EXERCISE DIRECTIONS
Every record below must be retyped exactly, with the pictures left out.

Dataset entries:
Segment Open

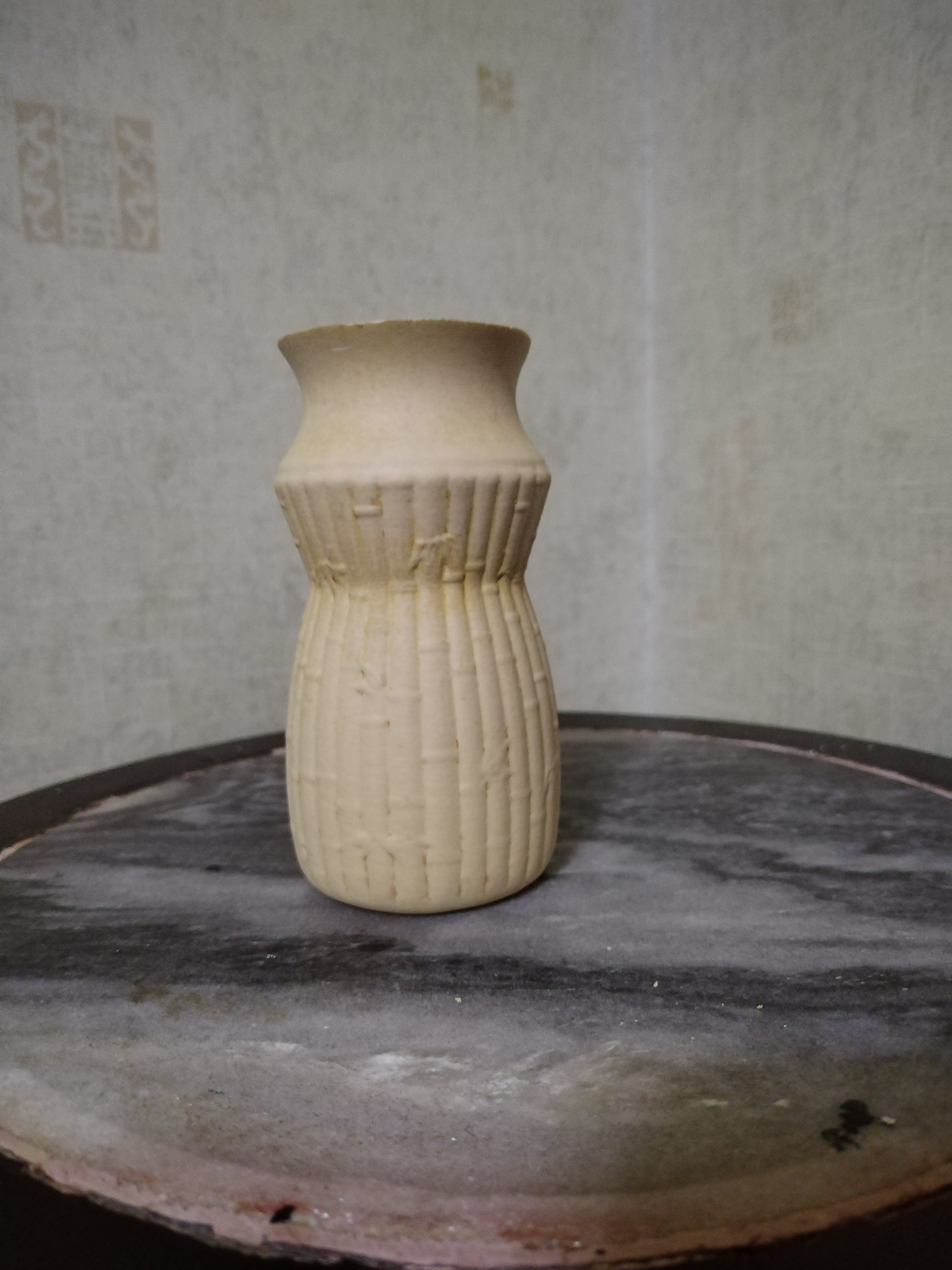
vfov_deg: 67.3
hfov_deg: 53.1
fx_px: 953
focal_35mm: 26
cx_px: 476
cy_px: 635
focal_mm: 4.75
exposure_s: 1/20
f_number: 1.8
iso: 1529
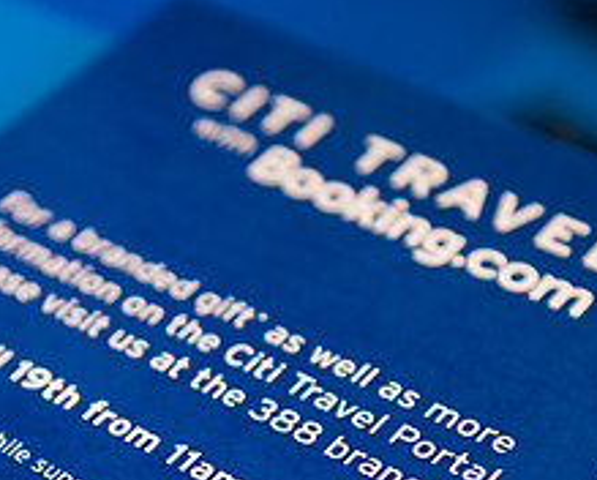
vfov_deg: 12.9
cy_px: 417
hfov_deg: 16.0
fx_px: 2106
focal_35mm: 119
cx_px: 114
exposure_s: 1/200
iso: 1250
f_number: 3.2
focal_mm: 48
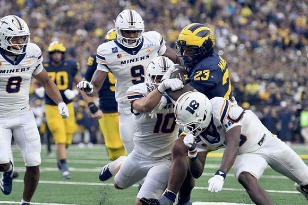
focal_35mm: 217
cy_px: 102
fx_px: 1855
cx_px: 154
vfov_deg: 6.3
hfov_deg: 9.5
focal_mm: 145
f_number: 2.8
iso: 1000
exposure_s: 1/1000
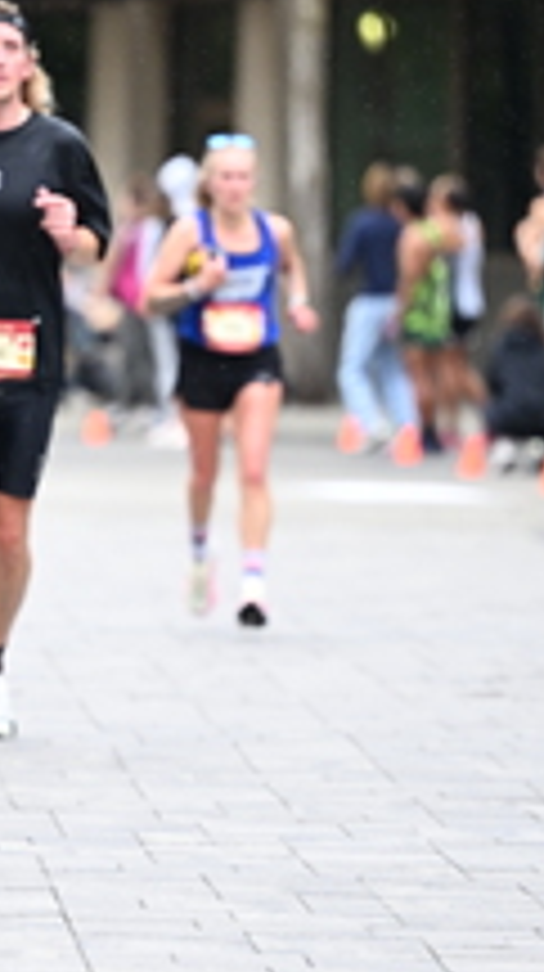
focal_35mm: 427
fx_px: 10984
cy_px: 441
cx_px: -83
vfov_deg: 5.1
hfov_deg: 2.8
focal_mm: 160
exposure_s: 1/1600
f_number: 2.8
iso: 1250
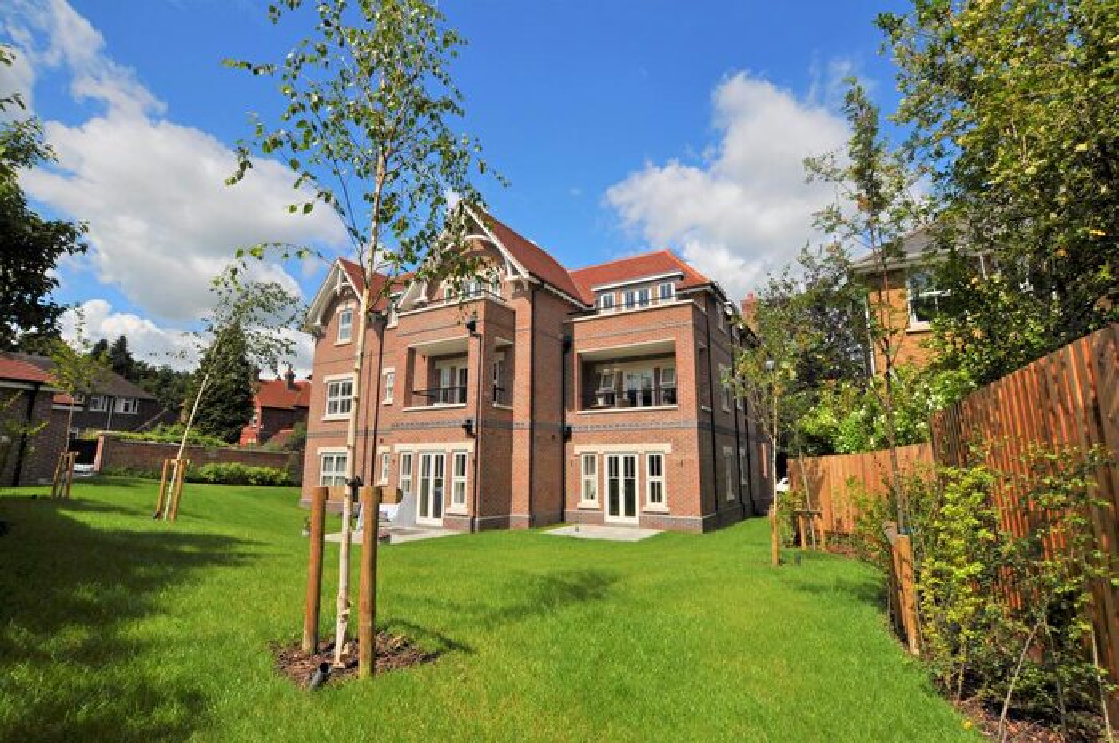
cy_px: 372
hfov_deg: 100.5
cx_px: 560
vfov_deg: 77.2
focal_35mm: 15
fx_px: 466
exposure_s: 1/400
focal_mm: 10
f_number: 10
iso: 200
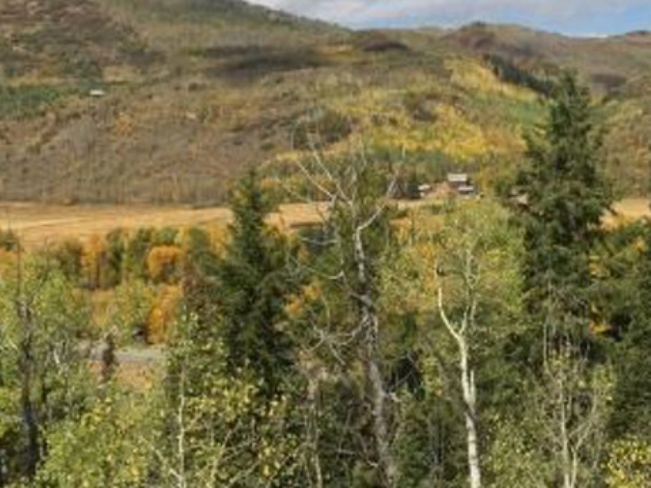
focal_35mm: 65
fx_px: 1223
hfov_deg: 29.4
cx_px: 480
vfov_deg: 22.5
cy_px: 142
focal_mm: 4.15
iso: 32
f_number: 2.2
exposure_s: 1/2825
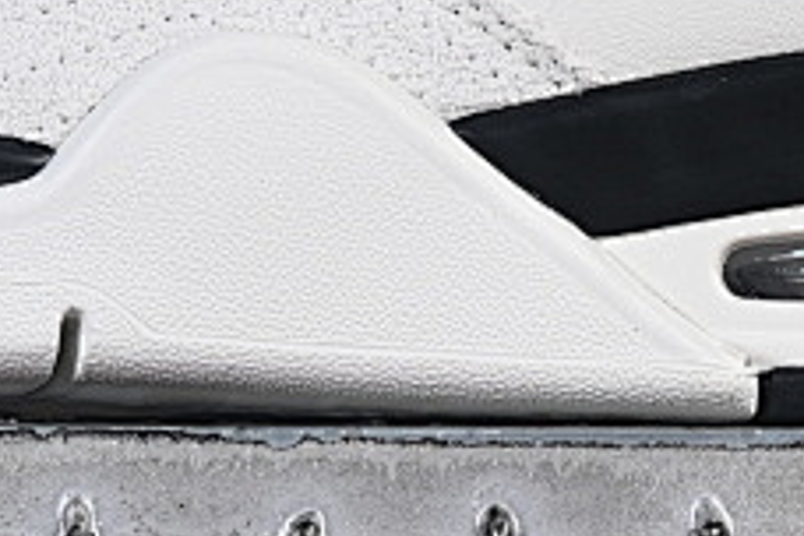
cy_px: -363
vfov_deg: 3.8
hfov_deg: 5.8
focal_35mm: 355
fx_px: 7928
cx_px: 413
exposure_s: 1/80
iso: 160
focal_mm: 50
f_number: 8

Segment Closed

RESPONSE BELOW
vfov_deg: 67.3
hfov_deg: 53.1
fx_px: 953
focal_35mm: 26
cx_px: 476
cy_px: 635
focal_mm: 4.75
exposure_s: 1/20
f_number: 1.8
iso: 1529
vfov_deg: 12.9
cy_px: 417
hfov_deg: 16.0
fx_px: 2106
focal_35mm: 119
cx_px: 114
exposure_s: 1/200
iso: 1250
f_number: 3.2
focal_mm: 48
focal_35mm: 217
cy_px: 102
fx_px: 1855
cx_px: 154
vfov_deg: 6.3
hfov_deg: 9.5
focal_mm: 145
f_number: 2.8
iso: 1000
exposure_s: 1/1000
focal_35mm: 427
fx_px: 10984
cy_px: 441
cx_px: -83
vfov_deg: 5.1
hfov_deg: 2.8
focal_mm: 160
exposure_s: 1/1600
f_number: 2.8
iso: 1250
cy_px: 372
hfov_deg: 100.5
cx_px: 560
vfov_deg: 77.2
focal_35mm: 15
fx_px: 466
exposure_s: 1/400
focal_mm: 10
f_number: 10
iso: 200
focal_35mm: 65
fx_px: 1223
hfov_deg: 29.4
cx_px: 480
vfov_deg: 22.5
cy_px: 142
focal_mm: 4.15
iso: 32
f_number: 2.2
exposure_s: 1/2825
cy_px: -363
vfov_deg: 3.8
hfov_deg: 5.8
focal_35mm: 355
fx_px: 7928
cx_px: 413
exposure_s: 1/80
iso: 160
focal_mm: 50
f_number: 8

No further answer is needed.